Understanding the technology use of younger generations can often appear as something that’s far out of reach from the world of older professionals. Unlike generations before, Millennials have grown up with immediate access to various forms of technology in an extremely pervasive media saturated society. The gap between generations in this way can be problematic for businesses attempting to market to a younger demographic. With the Youth Tech Briefing USA 2014 study, Voxburner is making an effort to bridge a gap in understanding between businesses and their targeted audience by interviewing over one thousand 16 to 24 year olds across the United States.

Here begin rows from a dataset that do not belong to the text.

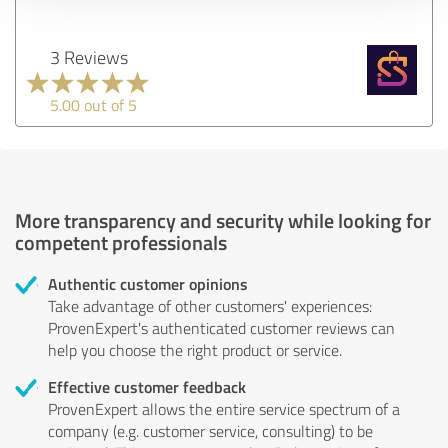
3 Reviews
5.00 out of 5
More transparency and security while looking for
competent professionals
Authentic customer opinions
Take advantage of other customers' experiences:
ProvenExpert's authenticated customer reviews can
help you choose the right product or service.
Effective customer feedback
ProvenExpert allows the entire service spectrum of a
company (e.g. customer service, consulting) to be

Through the study, Voxburner has presented some beneficial insights. Here are a few highlights on our tech savvy youth:
- Perhaps the most important discovery was also an unexpected one. Although extreme consumption of technology is replacing human interaction, young people are also very aware of this fact. This is a very different perspective than the prevailing idea of a complete tech-embracing era. According to the report, about 94% of those surveyed agree “people spend too much time on their phones and not enough time talking to each other.”

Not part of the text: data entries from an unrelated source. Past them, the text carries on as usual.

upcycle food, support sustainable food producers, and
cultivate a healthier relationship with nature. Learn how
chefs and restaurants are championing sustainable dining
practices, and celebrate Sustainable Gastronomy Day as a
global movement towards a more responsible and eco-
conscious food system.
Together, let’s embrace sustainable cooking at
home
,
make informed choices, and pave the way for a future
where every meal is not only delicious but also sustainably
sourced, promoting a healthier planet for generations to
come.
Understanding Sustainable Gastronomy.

- An even more surprising statistic is when approximately 84% of the subjects agree that if they have children, they hope their kids won’t spend more time using technology than they currently do. These results show that there is a legitimate dependence on media, but young people are not necessarily happy about it. In fact, this study shows the distress from the subjects on the enslaving quality technology has embodied.
- With younger generations aware and actively voicing their concerns about cyberbullying approximately 56% agree that technology will “be used for evil rather than good.” When specifically asked whether or not the participants were cyberbullied online or subject to comments that they found upsetting, 42% of the female respondents said “yes.” Lastly, when it comes to “censorship and control” of the Internet, approximately 51% of the survey respondents agree there should be more.
It is now evident that the younger generation has a conflicting feeling toward technology where it is loved for it’s convenience and empowerment, but also criticized for its addictive qualities that make so many people dependent. Commenting on the Voxburner report, Dave Coplin, Chief Envisioning Officer at Microsoft stated about the findings, “The research shows some clear evidence that most young people are clearly putting technology in its place, using it to extend and enhance their lives but not becoming slaves to it as a result.”
Moving forward, companies will need to watch closely and gain a clearer understanding of how younger audiences include technology in their lives to determine the best ways to engage and create a better experience for young audiences.